Items from a data source:
•••
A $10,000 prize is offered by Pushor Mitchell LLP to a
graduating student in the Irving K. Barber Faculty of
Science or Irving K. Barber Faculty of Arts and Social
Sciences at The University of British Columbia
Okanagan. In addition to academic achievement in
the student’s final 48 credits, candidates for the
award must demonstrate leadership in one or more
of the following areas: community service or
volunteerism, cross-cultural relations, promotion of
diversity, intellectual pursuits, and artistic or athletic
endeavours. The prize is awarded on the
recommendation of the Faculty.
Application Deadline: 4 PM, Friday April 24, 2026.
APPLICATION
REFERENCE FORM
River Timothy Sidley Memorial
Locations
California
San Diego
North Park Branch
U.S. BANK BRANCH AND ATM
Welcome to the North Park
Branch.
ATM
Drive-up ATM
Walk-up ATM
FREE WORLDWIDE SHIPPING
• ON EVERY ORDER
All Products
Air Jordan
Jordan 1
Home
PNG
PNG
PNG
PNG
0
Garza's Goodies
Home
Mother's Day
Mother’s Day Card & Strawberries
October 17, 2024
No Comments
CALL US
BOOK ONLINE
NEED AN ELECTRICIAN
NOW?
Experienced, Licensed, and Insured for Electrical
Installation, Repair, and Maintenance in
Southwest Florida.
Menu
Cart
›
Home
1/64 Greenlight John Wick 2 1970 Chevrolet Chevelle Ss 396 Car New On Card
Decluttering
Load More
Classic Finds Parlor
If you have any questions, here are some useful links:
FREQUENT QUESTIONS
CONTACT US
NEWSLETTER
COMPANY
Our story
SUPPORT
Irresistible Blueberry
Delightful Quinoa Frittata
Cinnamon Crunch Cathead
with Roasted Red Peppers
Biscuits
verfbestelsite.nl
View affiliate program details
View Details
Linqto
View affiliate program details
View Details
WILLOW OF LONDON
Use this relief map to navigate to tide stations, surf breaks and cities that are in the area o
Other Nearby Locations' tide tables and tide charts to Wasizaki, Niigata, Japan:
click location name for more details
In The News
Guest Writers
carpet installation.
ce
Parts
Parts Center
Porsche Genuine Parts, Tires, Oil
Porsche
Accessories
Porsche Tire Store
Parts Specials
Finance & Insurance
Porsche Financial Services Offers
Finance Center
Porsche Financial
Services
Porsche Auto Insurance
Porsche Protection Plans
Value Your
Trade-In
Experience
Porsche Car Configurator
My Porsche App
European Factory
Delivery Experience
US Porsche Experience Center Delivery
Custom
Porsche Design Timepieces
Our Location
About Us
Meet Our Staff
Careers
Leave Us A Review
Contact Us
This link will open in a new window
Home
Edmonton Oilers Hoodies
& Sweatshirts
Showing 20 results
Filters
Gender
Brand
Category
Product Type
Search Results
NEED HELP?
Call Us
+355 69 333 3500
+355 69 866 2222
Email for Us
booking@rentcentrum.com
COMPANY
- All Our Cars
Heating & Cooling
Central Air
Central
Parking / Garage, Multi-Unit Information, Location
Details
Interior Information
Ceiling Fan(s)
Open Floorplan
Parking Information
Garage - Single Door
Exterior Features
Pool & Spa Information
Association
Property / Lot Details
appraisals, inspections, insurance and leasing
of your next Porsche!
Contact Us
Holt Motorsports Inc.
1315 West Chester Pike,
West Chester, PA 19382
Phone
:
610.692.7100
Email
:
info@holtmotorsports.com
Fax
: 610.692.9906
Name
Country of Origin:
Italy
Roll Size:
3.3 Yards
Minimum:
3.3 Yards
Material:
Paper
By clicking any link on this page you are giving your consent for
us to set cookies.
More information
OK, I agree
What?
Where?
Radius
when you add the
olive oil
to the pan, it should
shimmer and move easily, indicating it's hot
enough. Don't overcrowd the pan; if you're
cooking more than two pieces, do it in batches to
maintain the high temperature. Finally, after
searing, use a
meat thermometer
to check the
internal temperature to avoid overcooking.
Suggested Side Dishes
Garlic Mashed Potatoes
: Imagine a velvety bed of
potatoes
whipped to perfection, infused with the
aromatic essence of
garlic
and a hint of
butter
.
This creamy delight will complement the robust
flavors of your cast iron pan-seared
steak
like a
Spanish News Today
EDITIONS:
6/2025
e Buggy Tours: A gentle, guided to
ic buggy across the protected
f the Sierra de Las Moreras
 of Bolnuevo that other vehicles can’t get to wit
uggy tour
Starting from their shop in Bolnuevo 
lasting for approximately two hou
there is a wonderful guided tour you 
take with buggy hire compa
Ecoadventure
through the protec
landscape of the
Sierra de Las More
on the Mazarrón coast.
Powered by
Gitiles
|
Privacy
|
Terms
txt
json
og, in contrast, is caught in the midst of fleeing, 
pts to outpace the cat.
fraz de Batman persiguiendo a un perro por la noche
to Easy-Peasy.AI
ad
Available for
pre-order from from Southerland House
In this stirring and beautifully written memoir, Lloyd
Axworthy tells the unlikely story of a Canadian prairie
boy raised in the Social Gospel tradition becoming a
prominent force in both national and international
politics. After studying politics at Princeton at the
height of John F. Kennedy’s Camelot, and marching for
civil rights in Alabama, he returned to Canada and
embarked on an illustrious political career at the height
•••
- To-do item: Please restate every record above word for word.

- Your response:
A $10,000 prize is offered by Pushor Mitchell LLP to a
graduating student in the Irving K. Barber Faculty of
Science or Irving K. Barber Faculty of Arts and Social
Sciences at The University of British Columbia
Okanagan. In addition to academic achievement in
the student’s final 48 credits, candidates for the
award must demonstrate leadership in one or more
of the following areas: community service or
volunteerism, cross-cultural relations, promotion of
diversity, intellectual pursuits, and artistic or athletic
endeavours. The prize is awarded on the
recommendation of the Faculty.
Application Deadline: 4 PM, Friday April 24, 2026.
APPLICATION
REFERENCE FORM
River Timothy Sidley Memorial
Locations
California
San Diego
North Park Branch
U.S. BANK BRANCH AND ATM
Welcome to the North Park
Branch.
ATM
Drive-up ATM
Walk-up ATM
FREE WORLDWIDE SHIPPING
• ON EVERY ORDER
All Products
Air Jordan
Jordan 1
Home
PNG
PNG
PNG
PNG
0
Garza's Goodies
Home
Mother's Day
Mother’s Day Card & Strawberries
October 17, 2024
No Comments
CALL US
BOOK ONLINE
NEED AN ELECTRICIAN
NOW?
Experienced, Licensed, and Insured for Electrical
Installation, Repair, and Maintenance in
Southwest Florida.
Menu
Cart
›
Home
1/64 Greenlight John Wick 2 1970 Chevrolet Chevelle Ss 396 Car New On Card
Decluttering
Load More
Classic Finds Parlor
If you have any questions, here are some useful links:
FREQUENT QUESTIONS
CONTACT US
NEWSLETTER
COMPANY
Our story
SUPPORT
Irresistible Blueberry
Delightful Quinoa Frittata
Cinnamon Crunch Cathead
with Roasted Red Peppers
Biscuits
verfbestelsite.nl
View affiliate program details
View Details
Linqto
View affiliate program details
View Details
WILLOW OF LONDON
Use this relief map to navigate to tide stations, surf breaks and cities that are in the area o
Other Nearby Locations' tide tables and tide charts to Wasizaki, Niigata, Japan:
click location name for more details
In The News
Guest Writers
carpet installation.
ce
Parts
Parts Center
Porsche Genuine Parts, Tires, Oil
Porsche
Accessories
Porsche Tire Store
Parts Specials
Finance & Insurance
Porsche Financial Services Offers
Finance Center
Porsche Financial
Services
Porsche Auto Insurance
Porsche Protection Plans
Value Your
Trade-In
Experience
Porsche Car Configurator
My Porsche App
European Factory
Delivery Experience
US Porsche Experience Center Delivery
Custom
Porsche Design Timepieces
Our Location
About Us
Meet Our Staff
Careers
Leave Us A Review
Contact Us
This link will open in a new window
Home
Edmonton Oilers Hoodies
& Sweatshirts
Showing 20 results
Filters
Gender
Brand
Category
Product Type
Search Results
NEED HELP?
Call Us
+355 69 333 3500
+355 69 866 2222
Email for Us
booking@rentcentrum.com
COMPANY
- All Our Cars
Heating & Cooling
Central Air
Central
Parking / Garage, Multi-Unit Information, Location
Details
Interior Information
Ceiling Fan(s)
Open Floorplan
Parking Information
Garage - Single Door
Exterior Features
Pool & Spa Information
Association
Property / Lot Details
appraisals, inspections, insurance and leasing
of your next Porsche!
Contact Us
Holt Motorsports Inc.
1315 West Chester Pike,
West Chester, PA 19382
Phone
:
610.692.7100
Email
:
info@holtmotorsports.com
Fax
: 610.692.9906
Name
Country of Origin:
Italy
Roll Size:
3.3 Yards
Minimum:
3.3 Yards
Material:
Paper
By clicking any link on this page you are giving your consent for
us to set cookies.
More information
OK, I agree
What?
Where?
Radius
when you add the
olive oil
to the pan, it should
shimmer and move easily, indicating it's hot
enough. Don't overcrowd the pan; if you're
cooking more than two pieces, do it in batches to
maintain the high temperature. Finally, after
searing, use a
meat thermometer
to check the
internal temperature to avoid overcooking.
Suggested Side Dishes
Garlic Mashed Potatoes
: Imagine a velvety bed of
potatoes
whipped to perfection, infused with the
aromatic essence of
garlic
and a hint of
butter
.
This creamy delight will complement the robust
flavors of your cast iron pan-seared
steak
like a
Spanish News Today
EDITIONS:
6/2025
e Buggy Tours: A gentle, guided to
ic buggy across the protected
f the Sierra de Las Moreras
 of Bolnuevo that other vehicles can’t get to wit
uggy tour
Starting from their shop in Bolnuevo 
lasting for approximately two hou
there is a wonderful guided tour you 
take with buggy hire compa
Ecoadventure
through the protec
landscape of the
Sierra de Las More
on the Mazarrón coast.
Powered by
Gitiles
|
Privacy
|
Terms
txt
json
og, in contrast, is caught in the midst of fleeing, 
pts to outpace the cat.
fraz de Batman persiguiendo a un perro por la noche
to Easy-Peasy.AI
ad
Available for
pre-order from from Southerland House
In this stirring and beautifully written memoir, Lloyd
Axworthy tells the unlikely story of a Canadian prairie
boy raised in the Social Gospel tradition becoming a
prominent force in both national and international
politics. After studying politics at Princeton at the
height of John F. Kennedy’s Camelot, and marching for
civil rights in Alabama, he returned to Canada and
embarked on an illustrious political career at the height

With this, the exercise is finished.